Area X


I recently finished “Acceptance” the final book in Jeff Vandermeer’s trilogy (Annihilation, Authority, Acceptance) about Area X and the Southern Reach. This trilogy deeply impacted me. It has been classified as horror, fantasy, science fiction, and an environmental manifesto, and I can see all of these things in the books. For example, there is a strong flavor of Lovecraft in the trilogy, especially of my favorite Lovecraft story “The Mountains of Madness”, but without the florid language and overwhelming unease with nature that you can often find in Lovecraft’s writing. As far as environmental/societal commentary, that is obviously in the books as well, and the author states that he garnered some ideas out of the French anarchic Semiotic(e) tract, “The Coming Insurrection”.  Personally, I am less interested in the horror/science fiction/societal aspects of the books than I am in the fact that this trilogy is an amazing exploration of liminal spaces and psychotopography.

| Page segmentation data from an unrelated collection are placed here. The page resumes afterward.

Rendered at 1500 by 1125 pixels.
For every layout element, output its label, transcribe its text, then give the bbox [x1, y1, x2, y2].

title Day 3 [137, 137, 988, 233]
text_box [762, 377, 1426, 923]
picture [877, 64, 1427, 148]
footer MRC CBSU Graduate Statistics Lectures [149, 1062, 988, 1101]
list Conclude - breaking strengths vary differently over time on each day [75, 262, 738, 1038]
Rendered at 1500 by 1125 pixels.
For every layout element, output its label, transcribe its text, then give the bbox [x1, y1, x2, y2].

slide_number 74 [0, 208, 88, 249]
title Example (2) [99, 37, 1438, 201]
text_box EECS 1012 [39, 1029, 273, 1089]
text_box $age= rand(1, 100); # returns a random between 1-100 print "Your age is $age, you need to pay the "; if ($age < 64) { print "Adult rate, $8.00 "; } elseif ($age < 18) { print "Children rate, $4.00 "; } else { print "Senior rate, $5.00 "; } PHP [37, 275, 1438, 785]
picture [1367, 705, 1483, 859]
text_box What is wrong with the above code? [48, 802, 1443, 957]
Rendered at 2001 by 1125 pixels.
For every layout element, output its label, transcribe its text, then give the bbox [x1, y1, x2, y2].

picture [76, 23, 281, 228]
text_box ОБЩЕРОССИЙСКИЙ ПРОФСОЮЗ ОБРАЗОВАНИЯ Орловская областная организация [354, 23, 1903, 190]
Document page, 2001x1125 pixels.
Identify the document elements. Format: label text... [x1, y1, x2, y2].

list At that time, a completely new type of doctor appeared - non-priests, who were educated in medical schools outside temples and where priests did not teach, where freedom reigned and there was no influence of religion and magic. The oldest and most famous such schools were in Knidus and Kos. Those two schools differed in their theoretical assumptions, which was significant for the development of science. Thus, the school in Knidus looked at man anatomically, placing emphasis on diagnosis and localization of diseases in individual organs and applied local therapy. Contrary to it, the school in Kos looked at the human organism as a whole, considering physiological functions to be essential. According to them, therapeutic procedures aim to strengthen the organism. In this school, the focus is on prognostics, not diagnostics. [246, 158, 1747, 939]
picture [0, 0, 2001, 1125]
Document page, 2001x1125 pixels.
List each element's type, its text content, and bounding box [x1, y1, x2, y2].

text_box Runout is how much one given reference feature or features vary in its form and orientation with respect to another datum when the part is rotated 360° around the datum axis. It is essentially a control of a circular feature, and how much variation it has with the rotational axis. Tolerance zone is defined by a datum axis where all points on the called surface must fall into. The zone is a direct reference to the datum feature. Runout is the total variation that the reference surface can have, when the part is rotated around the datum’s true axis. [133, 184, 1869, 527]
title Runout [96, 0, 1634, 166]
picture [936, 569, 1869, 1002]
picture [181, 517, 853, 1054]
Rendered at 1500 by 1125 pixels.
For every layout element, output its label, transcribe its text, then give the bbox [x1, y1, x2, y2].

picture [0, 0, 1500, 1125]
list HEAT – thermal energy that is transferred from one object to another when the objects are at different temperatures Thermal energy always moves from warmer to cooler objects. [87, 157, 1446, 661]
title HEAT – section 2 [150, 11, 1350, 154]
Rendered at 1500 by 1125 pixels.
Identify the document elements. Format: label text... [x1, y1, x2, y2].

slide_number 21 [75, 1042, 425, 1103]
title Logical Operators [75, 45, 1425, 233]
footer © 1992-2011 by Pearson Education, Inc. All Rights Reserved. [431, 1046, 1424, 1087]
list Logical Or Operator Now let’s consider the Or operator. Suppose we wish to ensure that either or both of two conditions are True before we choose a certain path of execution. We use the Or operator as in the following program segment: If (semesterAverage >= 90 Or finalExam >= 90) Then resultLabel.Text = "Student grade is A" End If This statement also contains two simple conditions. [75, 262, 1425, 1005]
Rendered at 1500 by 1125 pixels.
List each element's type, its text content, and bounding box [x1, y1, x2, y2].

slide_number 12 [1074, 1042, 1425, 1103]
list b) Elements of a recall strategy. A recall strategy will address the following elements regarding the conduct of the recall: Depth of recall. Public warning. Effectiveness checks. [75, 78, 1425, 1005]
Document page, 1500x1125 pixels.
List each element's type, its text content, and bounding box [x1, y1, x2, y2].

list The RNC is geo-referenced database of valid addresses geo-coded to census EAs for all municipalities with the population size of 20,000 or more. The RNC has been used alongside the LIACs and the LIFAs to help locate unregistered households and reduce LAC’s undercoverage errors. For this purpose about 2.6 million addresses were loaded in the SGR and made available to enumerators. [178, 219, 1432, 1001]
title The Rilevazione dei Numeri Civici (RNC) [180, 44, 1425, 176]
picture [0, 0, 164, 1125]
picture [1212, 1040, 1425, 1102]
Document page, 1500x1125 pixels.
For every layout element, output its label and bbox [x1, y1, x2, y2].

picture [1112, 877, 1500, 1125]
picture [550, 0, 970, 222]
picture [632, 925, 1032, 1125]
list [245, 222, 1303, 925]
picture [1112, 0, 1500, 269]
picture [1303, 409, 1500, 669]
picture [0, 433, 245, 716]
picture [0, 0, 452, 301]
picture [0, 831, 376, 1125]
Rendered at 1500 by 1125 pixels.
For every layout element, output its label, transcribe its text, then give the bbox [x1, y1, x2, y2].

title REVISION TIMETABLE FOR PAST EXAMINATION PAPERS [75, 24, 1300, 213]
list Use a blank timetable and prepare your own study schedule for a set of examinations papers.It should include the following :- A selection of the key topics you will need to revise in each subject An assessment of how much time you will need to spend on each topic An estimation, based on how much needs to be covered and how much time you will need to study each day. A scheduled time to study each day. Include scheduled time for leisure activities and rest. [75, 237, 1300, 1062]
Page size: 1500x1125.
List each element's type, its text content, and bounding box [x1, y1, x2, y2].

Briefly, if you haven’t read these books (and I won’t spoil it), the story centers around a geographical/dimensional anomaly that has suddenly appeared in the southern US. This anomaly is termed “Area X” and access to it is closed off by the government. There is a “Border” that must be crossed to get into Area X and interesting and often terrible things happen to the people who cross it. The government has been sending expeditions into Area X, but everyone dies or becomes…different. Inside Area X the landscape is reverting back to a pre-human state. And it’s spreading.

The Border is an amazing depiction of a liminal zone and in the second book, “Authority”, there is even an evocative theme of white rabbits, an echo of Wonderland. There is also a central character called Ghost Bird who is a biologist and whose husband dies due to an expedition into Area X. She signs up for a subsequent expedition. What happens to her, and her observations throughout the books, are for me, a deeply resonating distillation of the concept of psychogeography/topography.

I don’t want to reveal anything more about the story so I won’t go further—the entire trilogy was put out just this year. But, I did notice that there are plans for a movie, at least of the first book “Annihilation”, so you’d best read it soon if you want to get a jump on the movie. On a final note, the cover illustrations for these books are amazing—they are done by Eric Nyquist.